■ REQUIRED WORK:
Within the records below, find each line with the word "restaurant" and copy it out.

INPUT DATA: Begin

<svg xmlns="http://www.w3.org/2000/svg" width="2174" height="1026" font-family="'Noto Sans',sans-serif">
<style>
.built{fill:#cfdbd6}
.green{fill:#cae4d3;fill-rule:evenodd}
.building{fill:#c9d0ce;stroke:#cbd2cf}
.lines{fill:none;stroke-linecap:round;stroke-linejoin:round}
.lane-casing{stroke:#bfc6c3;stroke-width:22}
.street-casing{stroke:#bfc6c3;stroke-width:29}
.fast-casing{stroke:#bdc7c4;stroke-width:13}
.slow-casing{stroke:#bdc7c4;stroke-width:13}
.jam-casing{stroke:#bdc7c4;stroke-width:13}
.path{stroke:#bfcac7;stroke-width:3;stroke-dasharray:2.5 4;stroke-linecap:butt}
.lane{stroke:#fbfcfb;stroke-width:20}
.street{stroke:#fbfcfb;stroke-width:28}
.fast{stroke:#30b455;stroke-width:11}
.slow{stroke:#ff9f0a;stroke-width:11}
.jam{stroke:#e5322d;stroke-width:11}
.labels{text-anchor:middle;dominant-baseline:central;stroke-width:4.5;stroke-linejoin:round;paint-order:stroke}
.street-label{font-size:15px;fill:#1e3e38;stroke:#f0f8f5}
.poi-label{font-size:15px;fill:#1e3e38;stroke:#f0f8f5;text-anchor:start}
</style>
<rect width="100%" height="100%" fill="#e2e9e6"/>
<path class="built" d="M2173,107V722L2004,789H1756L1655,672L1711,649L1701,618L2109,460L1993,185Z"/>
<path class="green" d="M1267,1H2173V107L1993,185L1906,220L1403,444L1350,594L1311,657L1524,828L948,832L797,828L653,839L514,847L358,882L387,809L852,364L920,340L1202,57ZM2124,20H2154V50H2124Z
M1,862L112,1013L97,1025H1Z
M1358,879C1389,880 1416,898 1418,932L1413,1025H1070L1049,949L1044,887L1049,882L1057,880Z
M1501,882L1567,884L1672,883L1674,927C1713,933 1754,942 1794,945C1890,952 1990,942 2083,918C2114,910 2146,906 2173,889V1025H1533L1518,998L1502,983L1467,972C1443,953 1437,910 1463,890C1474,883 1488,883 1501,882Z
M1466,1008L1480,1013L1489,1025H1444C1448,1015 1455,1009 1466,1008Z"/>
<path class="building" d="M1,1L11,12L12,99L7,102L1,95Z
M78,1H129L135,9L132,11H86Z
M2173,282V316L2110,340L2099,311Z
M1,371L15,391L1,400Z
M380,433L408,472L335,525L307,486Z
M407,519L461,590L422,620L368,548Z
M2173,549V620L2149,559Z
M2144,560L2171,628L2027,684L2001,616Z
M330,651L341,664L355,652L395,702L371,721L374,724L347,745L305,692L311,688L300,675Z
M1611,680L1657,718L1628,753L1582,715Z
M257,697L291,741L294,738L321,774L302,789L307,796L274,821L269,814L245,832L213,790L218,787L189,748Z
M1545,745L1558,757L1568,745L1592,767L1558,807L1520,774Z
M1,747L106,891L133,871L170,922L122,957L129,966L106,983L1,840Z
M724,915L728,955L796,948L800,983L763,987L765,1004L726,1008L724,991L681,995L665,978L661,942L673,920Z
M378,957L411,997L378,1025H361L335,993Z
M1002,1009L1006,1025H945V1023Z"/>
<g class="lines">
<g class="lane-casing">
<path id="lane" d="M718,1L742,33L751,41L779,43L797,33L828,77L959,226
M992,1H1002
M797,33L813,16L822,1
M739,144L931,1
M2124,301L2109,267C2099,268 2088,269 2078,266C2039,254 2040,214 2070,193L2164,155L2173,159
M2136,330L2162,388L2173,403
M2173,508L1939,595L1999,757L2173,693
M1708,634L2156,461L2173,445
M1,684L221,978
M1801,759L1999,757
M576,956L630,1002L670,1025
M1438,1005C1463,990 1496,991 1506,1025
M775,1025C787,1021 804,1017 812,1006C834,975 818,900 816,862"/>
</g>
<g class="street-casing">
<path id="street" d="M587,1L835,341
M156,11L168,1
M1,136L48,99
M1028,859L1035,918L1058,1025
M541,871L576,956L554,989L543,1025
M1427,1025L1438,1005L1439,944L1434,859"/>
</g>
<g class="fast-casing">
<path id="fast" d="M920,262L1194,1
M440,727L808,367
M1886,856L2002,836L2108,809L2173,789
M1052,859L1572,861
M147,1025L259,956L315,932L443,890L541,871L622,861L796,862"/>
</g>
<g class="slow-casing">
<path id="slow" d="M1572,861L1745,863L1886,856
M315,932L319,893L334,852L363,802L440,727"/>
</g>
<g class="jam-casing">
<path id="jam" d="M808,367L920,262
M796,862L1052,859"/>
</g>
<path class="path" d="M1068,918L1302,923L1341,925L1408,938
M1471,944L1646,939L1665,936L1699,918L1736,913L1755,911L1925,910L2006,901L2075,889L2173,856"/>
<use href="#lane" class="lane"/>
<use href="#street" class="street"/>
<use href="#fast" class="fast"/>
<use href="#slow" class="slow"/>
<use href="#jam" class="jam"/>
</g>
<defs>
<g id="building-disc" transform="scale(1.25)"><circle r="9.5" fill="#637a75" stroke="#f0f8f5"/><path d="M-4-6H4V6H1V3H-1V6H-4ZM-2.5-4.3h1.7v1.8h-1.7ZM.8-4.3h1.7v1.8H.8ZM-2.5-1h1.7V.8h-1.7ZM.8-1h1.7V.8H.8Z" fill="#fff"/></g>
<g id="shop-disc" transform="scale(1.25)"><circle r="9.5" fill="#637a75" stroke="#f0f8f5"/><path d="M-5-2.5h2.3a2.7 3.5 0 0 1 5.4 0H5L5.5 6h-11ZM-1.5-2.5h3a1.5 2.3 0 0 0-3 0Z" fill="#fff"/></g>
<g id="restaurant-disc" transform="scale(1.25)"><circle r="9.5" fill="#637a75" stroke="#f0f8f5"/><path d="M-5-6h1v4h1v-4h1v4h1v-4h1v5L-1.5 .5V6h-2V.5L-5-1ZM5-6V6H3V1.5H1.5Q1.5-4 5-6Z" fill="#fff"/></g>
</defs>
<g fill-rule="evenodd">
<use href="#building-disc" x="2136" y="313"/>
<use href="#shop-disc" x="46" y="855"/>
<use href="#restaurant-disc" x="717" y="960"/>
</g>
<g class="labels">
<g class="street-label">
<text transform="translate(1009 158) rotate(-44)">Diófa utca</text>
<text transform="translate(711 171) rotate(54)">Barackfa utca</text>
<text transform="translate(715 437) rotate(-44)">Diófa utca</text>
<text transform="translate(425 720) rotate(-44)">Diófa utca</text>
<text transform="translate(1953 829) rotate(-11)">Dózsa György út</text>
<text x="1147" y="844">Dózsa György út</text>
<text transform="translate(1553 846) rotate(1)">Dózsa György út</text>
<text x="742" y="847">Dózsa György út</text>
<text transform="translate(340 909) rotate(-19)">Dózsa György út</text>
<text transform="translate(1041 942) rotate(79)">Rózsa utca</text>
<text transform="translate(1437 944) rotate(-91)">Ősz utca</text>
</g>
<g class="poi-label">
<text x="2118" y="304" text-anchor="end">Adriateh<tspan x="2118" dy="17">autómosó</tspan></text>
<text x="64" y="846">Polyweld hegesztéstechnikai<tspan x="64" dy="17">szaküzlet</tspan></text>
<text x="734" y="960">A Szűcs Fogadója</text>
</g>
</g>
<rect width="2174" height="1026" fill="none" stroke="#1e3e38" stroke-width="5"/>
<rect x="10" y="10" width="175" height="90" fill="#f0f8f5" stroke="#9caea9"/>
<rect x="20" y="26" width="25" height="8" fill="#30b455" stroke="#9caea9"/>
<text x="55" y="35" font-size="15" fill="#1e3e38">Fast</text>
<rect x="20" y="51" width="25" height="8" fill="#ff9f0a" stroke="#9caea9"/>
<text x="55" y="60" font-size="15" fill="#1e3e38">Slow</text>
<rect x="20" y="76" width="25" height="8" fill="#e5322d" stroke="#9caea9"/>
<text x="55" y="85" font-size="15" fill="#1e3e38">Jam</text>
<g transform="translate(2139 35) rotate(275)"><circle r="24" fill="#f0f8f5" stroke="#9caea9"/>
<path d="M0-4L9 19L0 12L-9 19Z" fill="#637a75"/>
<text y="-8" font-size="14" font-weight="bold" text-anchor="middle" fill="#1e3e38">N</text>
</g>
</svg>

INPUT DATA: End

■ REPLY TO THE TASK:
<g id="restaurant-disc" transform="scale(1.25)"><circle r="9.5" fill="#637a75" stroke="#f0f8f5"/><path d="M-5-6h1v4h1v-4h1v4h1v-4h1v5L-1.5 .5V6h-2V.5L-5-1ZM5-6V6H3V1.5H1.5Q1.5-4 5-6Z" fill="#fff"/></g>
<use href="#restaurant-disc" x="717" y="960"/>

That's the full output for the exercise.